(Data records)
■ ■ ■ ■ ■

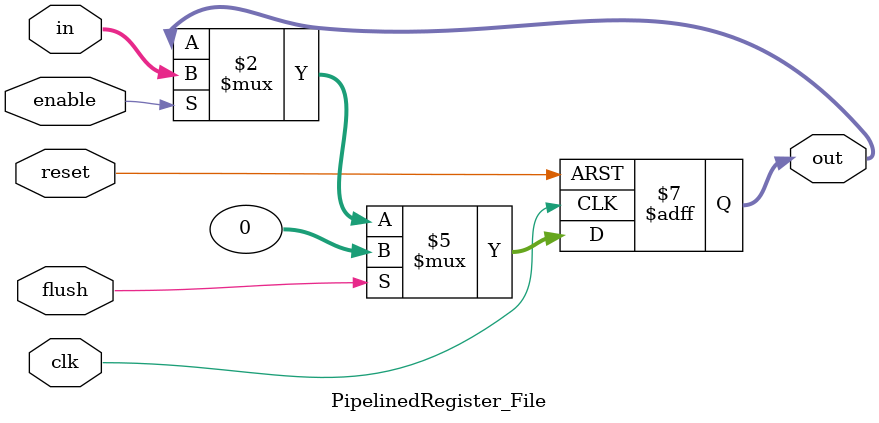
<source format=sv>
`timescale 1ns / 1ps
module PipelinedRegister_File #(
    parameter WIDTH = 32
)(
    input  logic             clk,
    input  logic             reset,
    input  logic             enable,
    input  logic             flush,
    input  logic [WIDTH-1:0] in,
    output logic [WIDTH-1:0] out
);
    always_ff @(posedge clk or posedge reset) begin
        if (reset)
            out <= '0;
        else if (flush)
            out <= '0;
        else if (enable)
            out <= in;
    end
endmodule


</source>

■ ■ ■ ■ ■

*BRIEF*
Your reply should be a single number: how many lines in the entries above hold the string "logic".

*EXPECTED ANSWER*
6